- Pitcher
- Born: May 9, 1905 Kent County, Maryland, U.S.
- Died: January 1, 1959 (aged 53) New York, New York, U.S.
- Batted: LeftThrew: Left

Negro league baseball debut
- 1928, for the Bacharach Giants

Last appearance
- 1948, for the New York Black Yankees

Teams
- Bacharach Giants (1928); Hilldale Club (1928–1929); Lincoln Giants (1929); Brooklyn Royal Giants (1930); Baltimore Black Sox (1931); New York Black Yankees (1932–1934); New York Cubans (1935–1936); New York Black Yankees (1937–1948);

Career highlights and awards
- Negro National League strikeout leader (1939);

= Neck Stanley =

American baseball player (1905–1959)

John Wayman Stanley (May 9, 1905 - January 1, 1959), nicknamed "Neck", was an American professional baseball pitcher from the 1920s to the 1940s in the Negro leagues.

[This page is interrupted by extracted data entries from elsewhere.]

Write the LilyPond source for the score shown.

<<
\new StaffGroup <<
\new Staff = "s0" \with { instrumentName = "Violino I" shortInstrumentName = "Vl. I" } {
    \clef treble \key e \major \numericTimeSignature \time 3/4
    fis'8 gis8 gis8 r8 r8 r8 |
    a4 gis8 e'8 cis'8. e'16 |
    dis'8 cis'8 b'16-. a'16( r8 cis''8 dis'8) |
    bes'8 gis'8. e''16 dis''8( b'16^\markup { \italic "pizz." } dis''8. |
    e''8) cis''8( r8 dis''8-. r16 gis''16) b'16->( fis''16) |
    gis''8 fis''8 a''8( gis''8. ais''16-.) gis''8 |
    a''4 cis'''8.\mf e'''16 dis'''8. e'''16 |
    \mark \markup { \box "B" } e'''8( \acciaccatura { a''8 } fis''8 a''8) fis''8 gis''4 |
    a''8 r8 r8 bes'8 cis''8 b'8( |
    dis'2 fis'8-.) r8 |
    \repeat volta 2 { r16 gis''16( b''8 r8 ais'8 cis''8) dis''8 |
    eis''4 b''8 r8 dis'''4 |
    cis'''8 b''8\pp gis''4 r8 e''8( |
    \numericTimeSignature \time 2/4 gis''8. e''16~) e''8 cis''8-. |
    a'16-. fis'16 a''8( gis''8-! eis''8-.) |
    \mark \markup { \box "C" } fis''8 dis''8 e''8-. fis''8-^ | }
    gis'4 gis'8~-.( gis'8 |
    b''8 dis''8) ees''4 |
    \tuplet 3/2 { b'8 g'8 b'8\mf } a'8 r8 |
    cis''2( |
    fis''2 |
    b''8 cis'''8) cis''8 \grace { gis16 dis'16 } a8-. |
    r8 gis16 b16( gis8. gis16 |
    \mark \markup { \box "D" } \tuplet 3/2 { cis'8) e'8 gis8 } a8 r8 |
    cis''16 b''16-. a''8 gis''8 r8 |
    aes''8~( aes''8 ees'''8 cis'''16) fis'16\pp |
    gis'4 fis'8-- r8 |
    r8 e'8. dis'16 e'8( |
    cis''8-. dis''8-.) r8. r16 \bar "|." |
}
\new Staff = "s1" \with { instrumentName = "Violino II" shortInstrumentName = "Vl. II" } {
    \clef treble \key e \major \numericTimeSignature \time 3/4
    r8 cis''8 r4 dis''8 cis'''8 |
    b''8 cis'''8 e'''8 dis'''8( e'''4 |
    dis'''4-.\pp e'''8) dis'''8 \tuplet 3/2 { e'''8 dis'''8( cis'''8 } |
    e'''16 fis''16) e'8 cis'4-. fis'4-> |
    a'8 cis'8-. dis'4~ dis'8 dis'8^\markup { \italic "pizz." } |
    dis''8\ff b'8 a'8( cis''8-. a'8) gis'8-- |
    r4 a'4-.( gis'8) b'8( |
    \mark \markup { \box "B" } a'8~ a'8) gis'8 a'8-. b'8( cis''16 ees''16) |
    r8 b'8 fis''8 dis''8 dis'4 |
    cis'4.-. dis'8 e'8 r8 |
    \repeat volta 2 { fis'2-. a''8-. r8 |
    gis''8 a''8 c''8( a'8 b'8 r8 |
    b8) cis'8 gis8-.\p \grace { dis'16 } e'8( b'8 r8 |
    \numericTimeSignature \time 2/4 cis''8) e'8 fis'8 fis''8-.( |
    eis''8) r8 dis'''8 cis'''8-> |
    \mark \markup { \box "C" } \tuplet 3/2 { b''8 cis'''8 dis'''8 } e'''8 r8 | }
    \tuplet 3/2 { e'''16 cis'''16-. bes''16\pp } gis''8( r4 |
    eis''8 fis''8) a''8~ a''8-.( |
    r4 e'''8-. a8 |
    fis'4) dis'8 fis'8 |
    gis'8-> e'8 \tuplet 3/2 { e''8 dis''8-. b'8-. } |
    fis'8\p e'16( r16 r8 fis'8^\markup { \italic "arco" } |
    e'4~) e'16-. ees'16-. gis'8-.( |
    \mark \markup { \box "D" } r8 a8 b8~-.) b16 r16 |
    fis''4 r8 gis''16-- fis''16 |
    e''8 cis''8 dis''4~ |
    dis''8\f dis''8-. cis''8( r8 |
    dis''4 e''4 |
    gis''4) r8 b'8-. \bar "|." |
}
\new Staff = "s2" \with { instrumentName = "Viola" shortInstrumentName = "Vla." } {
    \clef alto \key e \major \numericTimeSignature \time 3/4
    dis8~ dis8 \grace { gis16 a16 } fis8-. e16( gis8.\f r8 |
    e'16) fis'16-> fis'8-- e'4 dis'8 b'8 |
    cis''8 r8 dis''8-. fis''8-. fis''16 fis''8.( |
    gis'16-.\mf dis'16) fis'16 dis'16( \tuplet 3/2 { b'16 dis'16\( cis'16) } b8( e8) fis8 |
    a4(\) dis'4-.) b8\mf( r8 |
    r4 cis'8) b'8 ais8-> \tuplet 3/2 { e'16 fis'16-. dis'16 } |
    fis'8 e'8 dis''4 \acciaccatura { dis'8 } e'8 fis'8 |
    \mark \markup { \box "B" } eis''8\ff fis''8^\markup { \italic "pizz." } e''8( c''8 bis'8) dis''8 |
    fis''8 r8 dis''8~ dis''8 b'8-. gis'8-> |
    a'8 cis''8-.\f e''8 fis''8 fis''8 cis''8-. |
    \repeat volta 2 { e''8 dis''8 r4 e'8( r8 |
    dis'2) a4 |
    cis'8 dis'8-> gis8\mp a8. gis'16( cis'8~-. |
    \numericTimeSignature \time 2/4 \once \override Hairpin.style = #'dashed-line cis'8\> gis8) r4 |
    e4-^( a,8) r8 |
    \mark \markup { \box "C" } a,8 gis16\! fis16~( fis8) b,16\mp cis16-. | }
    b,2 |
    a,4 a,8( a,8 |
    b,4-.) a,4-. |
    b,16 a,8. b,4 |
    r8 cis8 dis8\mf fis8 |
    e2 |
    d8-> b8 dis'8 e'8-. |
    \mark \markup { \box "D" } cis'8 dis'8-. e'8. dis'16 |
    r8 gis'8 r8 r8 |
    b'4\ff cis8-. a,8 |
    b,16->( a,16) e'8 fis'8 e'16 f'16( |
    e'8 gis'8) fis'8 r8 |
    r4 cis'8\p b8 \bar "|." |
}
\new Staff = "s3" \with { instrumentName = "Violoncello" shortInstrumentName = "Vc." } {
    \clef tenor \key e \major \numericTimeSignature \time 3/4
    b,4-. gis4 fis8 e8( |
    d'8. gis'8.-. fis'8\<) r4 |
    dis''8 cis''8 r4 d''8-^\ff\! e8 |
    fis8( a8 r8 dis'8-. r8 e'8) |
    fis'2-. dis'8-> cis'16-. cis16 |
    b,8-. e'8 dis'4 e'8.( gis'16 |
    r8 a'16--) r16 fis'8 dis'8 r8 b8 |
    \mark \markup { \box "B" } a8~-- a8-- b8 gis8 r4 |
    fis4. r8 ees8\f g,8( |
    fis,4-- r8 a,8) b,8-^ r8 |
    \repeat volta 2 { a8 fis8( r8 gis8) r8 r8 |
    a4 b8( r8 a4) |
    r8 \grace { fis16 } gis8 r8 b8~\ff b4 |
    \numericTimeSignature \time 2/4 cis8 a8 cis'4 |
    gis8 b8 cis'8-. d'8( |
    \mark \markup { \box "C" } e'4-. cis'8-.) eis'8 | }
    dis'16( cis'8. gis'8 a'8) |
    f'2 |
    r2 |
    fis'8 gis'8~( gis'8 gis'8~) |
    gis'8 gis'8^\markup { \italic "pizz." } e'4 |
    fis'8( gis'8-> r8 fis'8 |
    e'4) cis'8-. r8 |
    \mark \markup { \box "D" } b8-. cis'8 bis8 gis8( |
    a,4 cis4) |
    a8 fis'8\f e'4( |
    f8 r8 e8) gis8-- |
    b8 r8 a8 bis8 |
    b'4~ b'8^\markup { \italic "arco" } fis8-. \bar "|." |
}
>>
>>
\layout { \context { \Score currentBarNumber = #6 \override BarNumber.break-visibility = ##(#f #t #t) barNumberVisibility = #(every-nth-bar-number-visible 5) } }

A native of Kent County, Maryland, Stanley attended Chester High School in Chester, Pennsylvania. He spent over 20 years in the Negro leagues, making his debut in 1928 with the Bacharach Giants and Hilldale Club, and spending the majority of his career with the New York Black Yankees. In 1936, he tossed a no-hitter for the New York Cubans against the Newark Eagles at Delano-Hitch Stadium. He was part of another no-hitter against Newark in 1948, as he combined with Albert Stephens to hold the Eagles hitless for the Black Yankees at Red Wing Stadium. Stanley died in New York, New York in 1959 at age 53.